You can read the documentation for better understanding how this class works and what it is already implementing.

In [None]:
# Build GCN model
#############################
# Exercice 4: Build two GCNConv layers that go from:
#             1. the number of features to hidden dimension
#             2. hidden dimension to number of classes
# Set cached = True for both layers
#############################

class GCN_network(torch.nn.Module):
    def __init__(self, num_features, num_classes, hidden_dim=16):
        super(GCN_network, self).__init__()
        self.conv1 = # ...
        self.conv2 = # ...
        
    def forward(self, data):
        x, edge_index, edge_weight = data.x, data.edge_index, data.edge_attr
        
        x = F.relu(self.conv1(x, edge_index, edge_weight))
        # DEFAULT DO = 0.5
        x = F.dropout(x, training=self.training)
        x = self.conv2(x, edge_index, edge_weight)

        return F.log_softmax(x, dim=1)

Now we will declare the network as well as the optimizer with the needed parameters.

In [None]:
# Declare model and optimizer. Also, move data to device.

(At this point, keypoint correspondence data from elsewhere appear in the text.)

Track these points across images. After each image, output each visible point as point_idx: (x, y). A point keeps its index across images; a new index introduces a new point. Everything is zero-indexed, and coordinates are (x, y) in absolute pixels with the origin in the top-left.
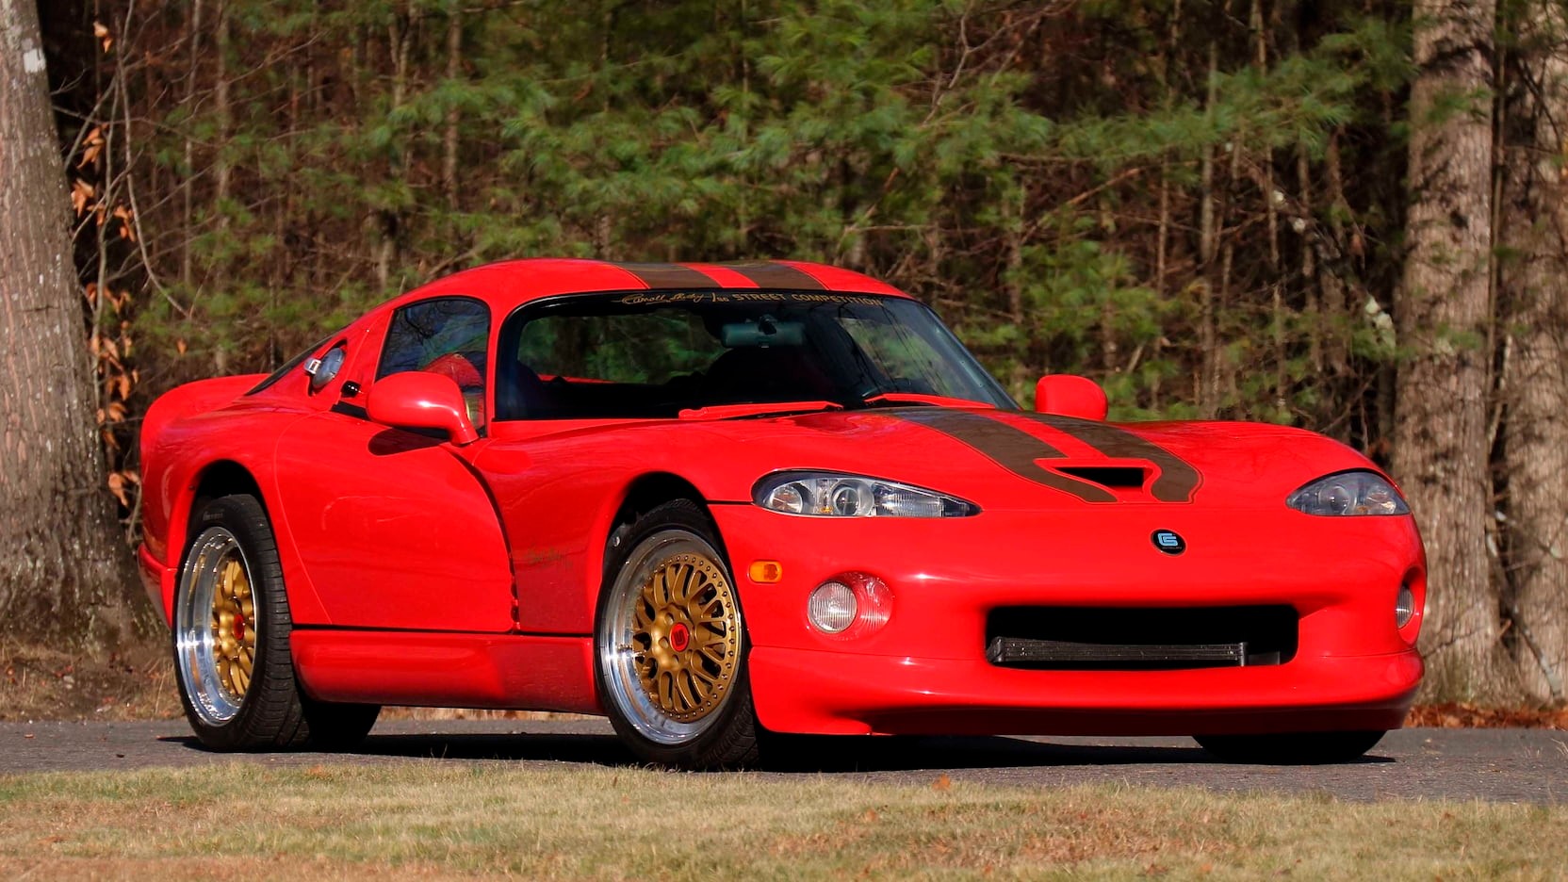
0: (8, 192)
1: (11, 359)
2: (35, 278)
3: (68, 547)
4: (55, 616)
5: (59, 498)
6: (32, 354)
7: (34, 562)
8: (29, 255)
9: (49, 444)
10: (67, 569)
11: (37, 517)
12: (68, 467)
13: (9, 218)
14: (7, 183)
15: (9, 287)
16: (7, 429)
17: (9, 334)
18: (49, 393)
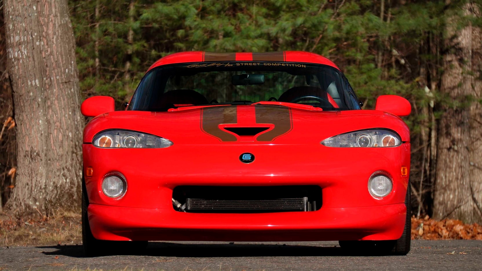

model = GCN_network(dataset.num_features, dataset.num_classes).to(device)
data = data.to(device) 
optimizer = torch.optim.Adam(model.parameters(), lr=0.01)

In Graphs, we do not have three different datasets (three different graphs). However, we have one entire graph and then the labels are boolean masks which allow us to select the nodes. Thus, the way to compute the predictions will be to predict the whole graph and select the indexes that we want either for train, val or test depending on the situation.

In [None]:
# Predict for all data and check shape

entire_graph_pred = model(data)
entire_graph_pred.shape

In [None]:
# Select just training set predictions

entire_graph_pred[data.train_mask].shape

Now we proceed to build the **train** and **validation** functions for training the network and evaluating it. Besides, we will also build the **test** function for performing inference with **accuracy** metric in each of the sets.

In [None]:
# Write code for tranining function

def train():
    model.train()
    optimizer.zero_grad()
    train_pred = model(data)[data.train_mask]
    train_labels = data.y[data.train_mask]

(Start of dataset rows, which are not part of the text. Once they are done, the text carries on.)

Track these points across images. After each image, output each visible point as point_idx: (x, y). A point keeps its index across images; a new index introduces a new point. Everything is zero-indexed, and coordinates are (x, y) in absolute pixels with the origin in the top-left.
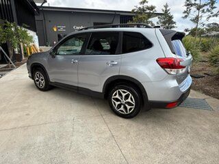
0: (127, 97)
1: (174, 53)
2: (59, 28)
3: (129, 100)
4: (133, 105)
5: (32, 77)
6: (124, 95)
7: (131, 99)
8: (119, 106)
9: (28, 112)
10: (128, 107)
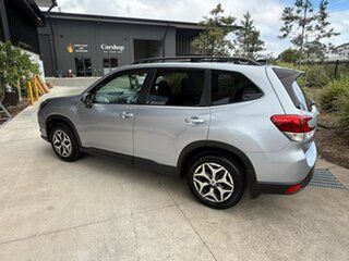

    train_loss = F.nll_loss(train_pred, train_labels)
    train_loss.backward()
    tbc.save_value('loss/train', 'train_loss', epoch, train_loss.item())
    optimizer.step()

In [None]:
# Write code for validation function

@torch.no_grad()
def validation():
    model.eval()
    #############################
    # Exercice 5: Take the validation indices of the entire graph predictions
    #############################
    
    val_pred = # ...
    val_labels = data.y[data.val_mask]

    val_loss = F.nll_loss(val_pred, val_labels)
    tbc.save_value('loss/val', 'val_loss', epoch, val_loss.item())


In [None]:
# Write code for evaluation function
@torch.no_grad()
def test():
    model.eval()
    logits = model(data)
    accs = []
    for _, mask in data('train_mask', 'val_mask', 'test_mask'):

        pred = logits[mask].max(1)[1]
        acc = pred.eq(data.y[mask]).sum().item() / mask.sum().item()
        accs.append(acc)
    return accs

As the last stage, we will write the code for the entire workflow for 300 epochs.

1. Training
2. Validating
3. Inference

In [None]:
best_val_acc = test_acc = 0
for epoch in range(1, 301):
    train()
    validation()
    train_acc, val_acc, tmp_test_acc = test()
    if val_acc > best_val_acc:
        best_val_acc = val_acc
        test_acc = tmp_test_acc
    log = 'Epoch: {:03d}, Train: {:.4f}, Val: {:.4f}, Test: {:.4f}'

    tbc.save_value('acc/train','train_acc', epoch, train_acc)
    tbc.save_value('acc/val','val_acc', epoch, best_val_acc)
    tbc.save_value('acc/test','test_acc', epoch, test_acc)

    print(log.format(epoch, train_acc, best_val_acc, test_acc))

Now we have trained the network and evaluated it! You can go to the Tensorboard link generated above and you will be able to see that actually, we did not need as much epochs because the model is overfitting in approximately epoch 90 (validation loss stops going down). Even though, we have achieved a pretty good performance on test accuracy (0.7910).